# TEXTE SOURCE

■ ■ ■ ■ ■

J’étais motivée pour quatre pour les coacher, écouter et analyser avec eux ce qu’ils ressentent, et les pousser à mettre des mots sur ce qu’ils vivent en ce moment. Et ma quadruple motivation était bien le minimum nécessaire parce que leur réaction unanime à tous les trois quand je leur ai demandé de se relever les manches, prendre une pelle et creuser à l’intérieur d’eux-mêmes a été l’antonyme de enthousiaste !
(Maintenant que vous faites tous l’école à la maison, y’a pas que la conjugaison, y’a le vocabulaire aussi et vous êtes au taquet sur antonymes / homonymes, on est bons !  😉 ).

 

C’est à peu près la tête que les babi ont tirée à la perspective de devoir se remettre à écrire un article pour le blog. Le jour de cette photo, c’était une autre mauvaise nouvelle. Tôt le matin de notre départ pour Gili Air, Papa Écureuil et moi venions d’annoncer qu’il n’y aurait pas de petit-déj ce jour-là et qu’il n’était évidemment pas question d’entendre des ingrats se plaindre de quoi que ce soit… (Bali, novembre 2018).

 

De son côté, Papa Écureuil a aménagé son temps de télétravail pour reprendre en main l’école sur la route. Et je lui voue une gratitude infinie.

– Marce, tu fais ta lecture là ?
– Non mais c’est bon ! J’l’ai d’jà faite, ouaich !
– Très bien, donc tu peux la lire à haute voix devant moi s’il te plaît ?
– Vas-y mais j’lai d’jà faite j’te dis !

(Le Marcass’ a six ans hein. Pas treize. Rapport à vivre avec des moins de douze ans, tout ça.)

Bon, c’est le temps que l’on se rôde. Que les babi se re-rôdent au statut de maître d’école du Pap’(chou). Mais on va y arriver. On y est presque déjà. Parce qu’on choisit de penser qu’on est des parents qui assurent grave, malgré tous les petits trucs qu’on foire en chemin, et on finit toujours par devenir ce qu’on choisit de croire (si si, vraiment).

Alors en souriant devant l’insolence (et devant tous ces petits trucs qu’on foire en chemin, c’est ce que je trouve le plus dur), on gagne des points paradis comme dirait mon pote David.
On demande calmement :

– D’accord Marcel, est-ce que tu parles à ta maîtresse sur ce ton ?

Et je sais (de source sûre JE SAIS) que : non. Il ne parle pas à sa maîtresse sur ce ton. Jamais il n’oserait.

■ ■ ■ ■ ■

Reprenez le récit sur l'école à la maison en famille pendant le voyage et poursuivez-le à partir de sa dernière phrase.

# DONNÉES DE L'EXERCICE
■ ■ ■ ■ ■

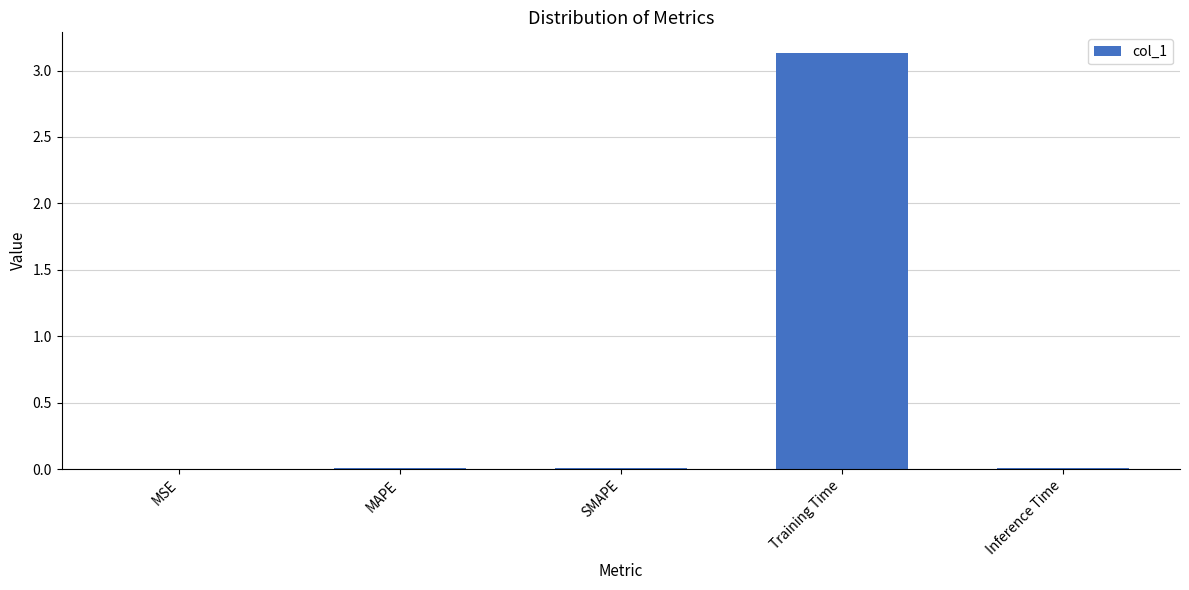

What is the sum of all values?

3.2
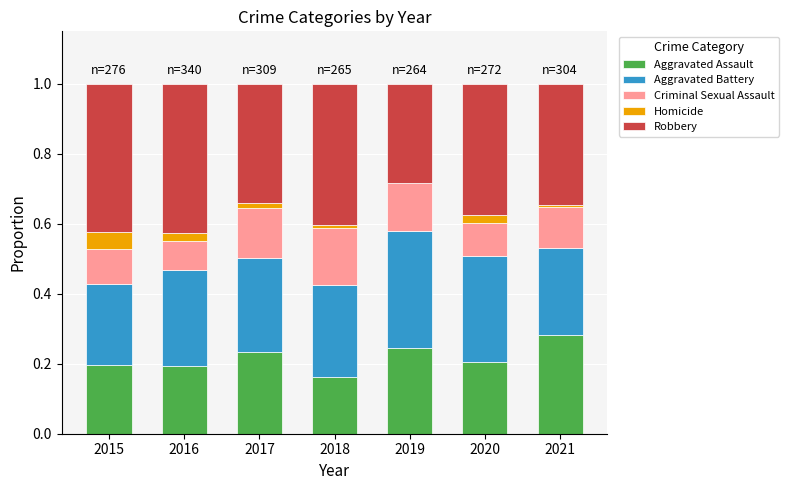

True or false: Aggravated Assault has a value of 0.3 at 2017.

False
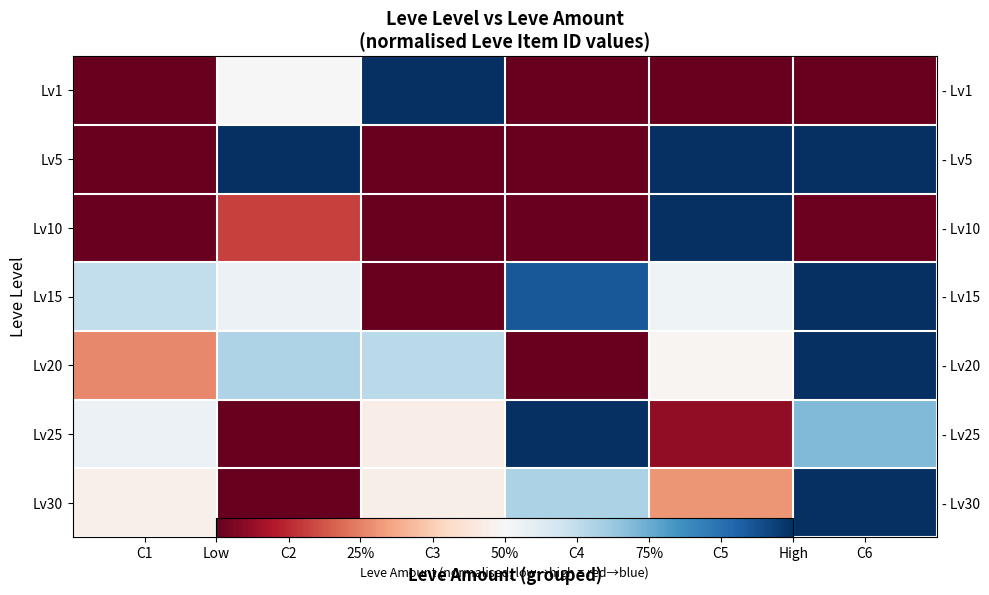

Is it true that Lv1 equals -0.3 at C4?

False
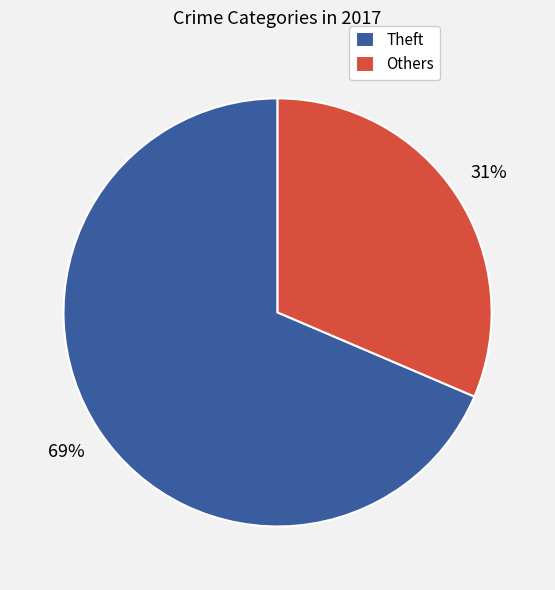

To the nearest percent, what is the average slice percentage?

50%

■ ■ ■ ■ ■

# CORRIGÉ
Le Marcass’ tire la langue PARCE QUE sa maîtresse de CP/CE2 demande expressément aux CP un autoportrait à la langue tirée. Donc il obtempère. Avec les crayons de couleur qu’il vient d’utiliser bien alignés devant lui. Et nous envoyons la photo par mail à la maîtresse pour le blog de l’école (mars 2020).

 

 

* Note du 1er avril 2020 *

Suite à mon avant-dernière newsletter (newsletter n°54 # 8 mars 2020) et à mon article long et difficile sur la déception, j’ai reçu un nombre incroyable de messages personnels. Je n’avais pas pensé à le préciser à la fin de l’article en question mais c’est vrai que, pour ceux que le regard public sur le blog embarrasse, je suis quelqu’un qui réponds aux mails perso. Je n’ai pas encore réussi à répondre à tous parce que ça me prend du temps, mais je promets que ça va venir.
Et je vais ajouter une note à la fin de mon article du 4 mars 2020.
Merci à vous.

L’observation que je me suis faite, c’est que la plupart des longs mails que j’ai reçus (parfois très très looongs…) viennent paradoxalement de gens qui appartiennent à la seconde catégorie. Vous savez, celle des gens qui vivent avec plusieurs enfants de moins de douze ans (en option, pour rappel : qui, TOUS, mangent comme des plus de douze ans). C’est la magie de la parentalité qui, en même temps qu’elle te tape vingt ans sur le museau, te transforme en superhéros. Bravo !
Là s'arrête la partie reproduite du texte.